Plants By Type
Redbud, aka genus Cercis, consists of clusters of small pinkish/purplish flowers that are on the old branches and stems before the appearance of leaves. The leaves come through in a heart-shaped or roundish form. They also are bronzy before they unfurl to a bright green to transference of yellow color in the fall. However, the color of yellow during the fall weather is inconsistent. And furthermore, redbud is any of a genus of 10 shrubs' species to small trees within the pea family. The pea family, aka Fabaceae, consists of southern Europe, North America, and Asia and are planted for early, spring flowers.

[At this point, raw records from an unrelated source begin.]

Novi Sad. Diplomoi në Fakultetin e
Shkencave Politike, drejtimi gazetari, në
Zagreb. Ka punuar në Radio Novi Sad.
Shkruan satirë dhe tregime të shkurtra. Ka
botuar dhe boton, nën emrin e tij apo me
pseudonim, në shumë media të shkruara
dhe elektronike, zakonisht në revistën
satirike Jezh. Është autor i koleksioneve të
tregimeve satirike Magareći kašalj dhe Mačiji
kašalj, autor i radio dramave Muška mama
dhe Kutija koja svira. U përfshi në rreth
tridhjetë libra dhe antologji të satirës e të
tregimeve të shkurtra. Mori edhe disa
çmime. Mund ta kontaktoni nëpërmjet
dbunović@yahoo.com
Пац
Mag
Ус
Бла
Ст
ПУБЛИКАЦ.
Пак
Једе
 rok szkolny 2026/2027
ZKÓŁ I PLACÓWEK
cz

The hardiest species are the eastern redbud, aka Cercis Canadensis, which goes up 40 feet tall. They come in interesting branch patterns, rosy and purple spring flowers, and a white, flowered variety. There US zones include MS, CS, and LS. This is the largest and fastest growing of the redbuds, measuring 25 to 35 FT tall. This plant are mainly able to take the tree form. It also comes round headed with horizontally tiered branches. Leaves are three to six inches long with pointed tips, and the leaves are rich green in color. Also, the flowers are small, measuring only 1/2 inch long. Other than that, this plant is colored lavender or rosy pink.

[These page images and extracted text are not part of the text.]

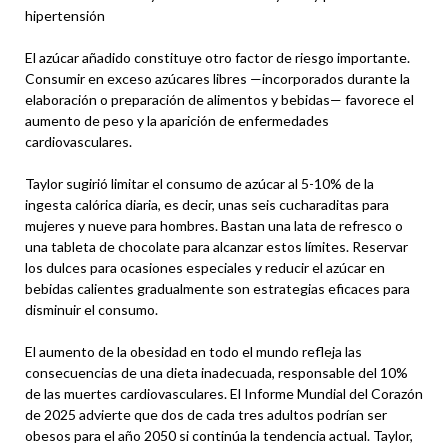
hipertensión
El azúcar añadido constituye otro factor de riesgo importante.
Consumir en exceso azúcares libres —incorporados durante la
elaboración o preparación de alimentos y bebidas— favorece el
aumento de peso y la aparición de enfermedades
cardiovasculares.
Taylor sugirió limitar el consumo de azúcar al 5-10% de la
ingesta calórica diaria, es decir, unas seis cucharaditas para
mujeres y nueve para hombres. Bastan una lata de refresco o
una tableta de chocolate para alcanzar estos límites. Reservar
los dulces para ocasiones especiales y reducir el azúcar en
bebidas calientes gradualmente son estrategias eficaces para
disminuir el consumo.
El aumento de la obesidad en todo el mundo refleja las
consecuencias de una dieta inadecuada, responsable del 10%
de las muertes cardiovasculares. El Informe Mundial del Corazón
de 2025 advierte que dos de cada tres adultos podrían ser
obesos para el año 2050 si continúa la tendencia actual. Taylor,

The C. siliquastrum, is another redbud that comes from the Mediterranean region. It's also referred to as the Judas tree. It is said that the betrayer of Christ, Judas Iscariot, hung himself from this type of tree. And as a result, the white flowers changed colors to red from the blood or shame. The Chinese redbud, aka C. chinensis, is mainly shrubby when cultivated.

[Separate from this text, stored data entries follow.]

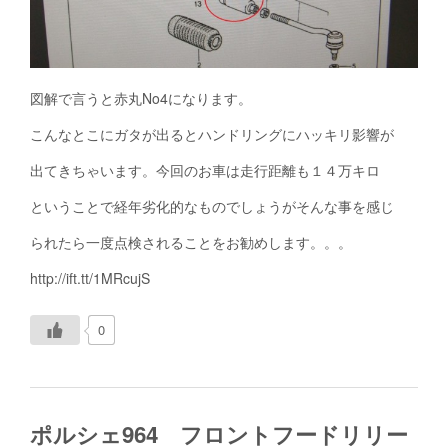
図解で言うと赤丸No4になります。
こんなとこにガタが出るとハンドリングにハッキリ影響が
出てきちゃいます。今回のお車は走行距離も１４万キロ
ということで経年劣化的なものでしょうがそんな事を感じ
られたら一度点検されることをお勧めします。。。
http://ift.tt/1MRcujS
0
ポルシェ964 フロントフードリリー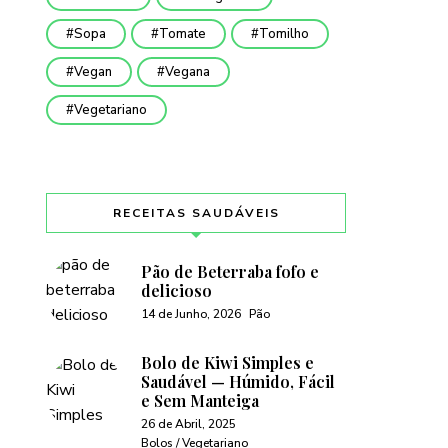
Sopa
Tomate
Tomilho
Vegan
Vegana
Vegetariano
RECEITAS SAUDÁVEIS
Pão de Beterraba fofo e
delicioso
14 de Junho, 2026
Pão
Bolo de Kiwi Simples e
Saudável — Húmido, Fácil
e Sem Manteiga
26 de Abril, 2025
Bolos / Vegetariano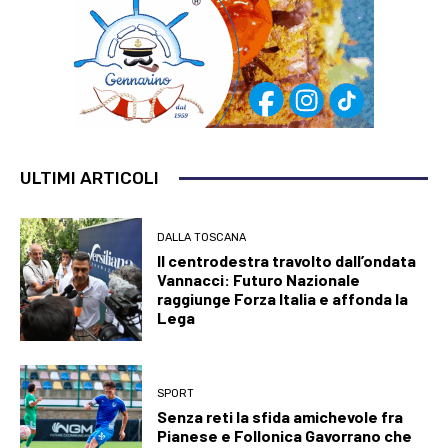
ULTIMI ARTICOLI
DALLA TOSCANA
Il centrodestra travolto dall’ondata
Vannacci: Futuro Nazionale
raggiunge Forza Italia e affonda la
Lega
SPORT
Senza reti la sfida amichevole fra
Pianese e Follonica Gavorrano che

The following are instructions to follow in taking care of redbuds, depending on the species:
• Requires some winter chill for flowering profusely and regular water for the easter redbud.
• Full light shade or sun with some exceptions
• Watering required, depending on the species
Redbuds can be used in different landscape settings. They look great in groups, make fine lawn trees, are rightly placed in borders, and placed attractively in foundation plantings. The larger ones are used nicely as small shade trees for courtyards and patios.